Chen « Vincent » Zhi arrêté au Cambodge par les autorités locales
Le 7 janvier, Chen « Vincent » Zhi a été arrêté au Cambodge avant d'être extradé vers la Chine, suite à une demande des autorités chinoises. Selon le Wall Street Journal, cette opération s'inscrit dans une démarche de coopération internationale visant à lutter contre la criminalité transnationale. Chen était recherché par le ministère américain de la Justice (DOJ) pour son implication dans l'une des plus grandes escroqueries numériques.
Prince Holding Group : Entreprise légitime ou façade criminelle ?

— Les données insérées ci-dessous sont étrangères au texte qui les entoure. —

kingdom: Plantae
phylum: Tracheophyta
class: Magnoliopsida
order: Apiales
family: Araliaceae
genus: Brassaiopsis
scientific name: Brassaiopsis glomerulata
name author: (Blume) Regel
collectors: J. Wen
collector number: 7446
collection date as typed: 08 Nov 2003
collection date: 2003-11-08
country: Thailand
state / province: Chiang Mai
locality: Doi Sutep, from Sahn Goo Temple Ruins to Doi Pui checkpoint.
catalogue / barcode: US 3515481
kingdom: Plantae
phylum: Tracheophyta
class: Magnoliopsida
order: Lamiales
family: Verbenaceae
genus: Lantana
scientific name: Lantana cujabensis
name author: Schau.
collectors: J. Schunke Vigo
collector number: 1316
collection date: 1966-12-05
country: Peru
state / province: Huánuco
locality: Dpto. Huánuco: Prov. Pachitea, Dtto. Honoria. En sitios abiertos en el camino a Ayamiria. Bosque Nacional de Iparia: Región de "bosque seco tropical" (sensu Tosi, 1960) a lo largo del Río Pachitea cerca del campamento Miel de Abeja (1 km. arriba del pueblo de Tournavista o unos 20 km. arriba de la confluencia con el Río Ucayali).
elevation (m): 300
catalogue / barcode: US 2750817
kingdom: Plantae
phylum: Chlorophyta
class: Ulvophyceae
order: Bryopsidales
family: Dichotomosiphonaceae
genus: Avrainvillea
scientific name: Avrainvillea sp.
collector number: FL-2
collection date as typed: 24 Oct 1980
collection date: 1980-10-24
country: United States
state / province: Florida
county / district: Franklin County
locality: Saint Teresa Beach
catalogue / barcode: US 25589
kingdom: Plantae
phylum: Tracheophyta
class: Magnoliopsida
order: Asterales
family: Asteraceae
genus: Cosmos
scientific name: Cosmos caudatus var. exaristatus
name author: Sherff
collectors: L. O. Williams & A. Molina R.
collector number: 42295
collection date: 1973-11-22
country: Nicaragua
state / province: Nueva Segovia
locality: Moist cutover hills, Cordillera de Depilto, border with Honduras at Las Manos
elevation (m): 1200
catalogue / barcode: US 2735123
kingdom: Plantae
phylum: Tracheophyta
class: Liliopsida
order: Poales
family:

Chen est connu pour avoir fondé le Prince Holding Group, décrit comme l'un des plus grands conglomérats cambodgiens avec divers intérêts légitimes tels que l'immobilier, les compagnies aériennes et les services financiers. Cependant, il serait également responsable d'opérations illégales liées aux escroqueries connues sous le nom de « boucherie de porcs », qui impliquent la manipulation et l'exploitation d'individus forcés de frauder des utilisateurs innocents en ligne.
Accusations graves portées par le ministère américain de la Justice
En octobre 2025, Chen a été accusé par le DOJ de fraude électronique et de blanchiment d'argent en lien avec sa participation présumée à ce stratagème criminel. Le DOJ a saisi plus de 127 217 jetons BTC (d'une valeur approximative de 15 milliards USD), affirmant qu'ils avaient été volés à des victimes américaines et mondiales. L'acte d'accusation stipule que Chen gérait directement ces complexes frauduleux tout en tenant des registres détaillés sur leurs opérations.
Violence systématique signalée au sein du Prince Group
Les allégations vont jusqu'à affirmer que Chen aurait utilisé la violence contre ceux qui n'obéissaient pas aux ordres dans ses camps où les individus étaient retenus contre leur gré. John Eisenberg, procureur général adjoint à la sécurité nationale, a déclaré : « L'accusé était le cerveau derrière un vaste empire de cyberfraude. Les travailleurs victimes ont été enfermés dans des complexes ressemblant à des prisons ».
Le Prince Group rejette ces accusations comme étant « sans fondement », qualifiant ces déclarations comme une justification pour saisir illégalement leurs actifs.
Impacts globaux sur la crypto-criminalité après cette arrestation
L'arrestation de Chen intervient alors que les critiques s'inquiètent croissant face aux activités illicites liées aux actifs numériques. En 2025, plus de 3,4 milliards USD ont été obtenus illégalement via diverses manœuvres telles que piratages et exploits selon Chainalysis. Cette nouvelle pourrait être perçue positivement par ceux qui militent pour un espace numérique sécurisé.
La police chinoise avait déjà mis en place un groupe spécial chargé d'enquêter sur Prince Group depuis mai 2020, aboutissant à plusieurs jugements condamnant les employés liés au groupe pour diverses infractions financières allant jusqu'à générer près de 700 millions USD issus du jeu illégal.
Cette affaire souligne non seulement l'ampleur croissante du problème mais aussi l'engagement international nécessaire pour contrer efficacement ce type criminalité complexe.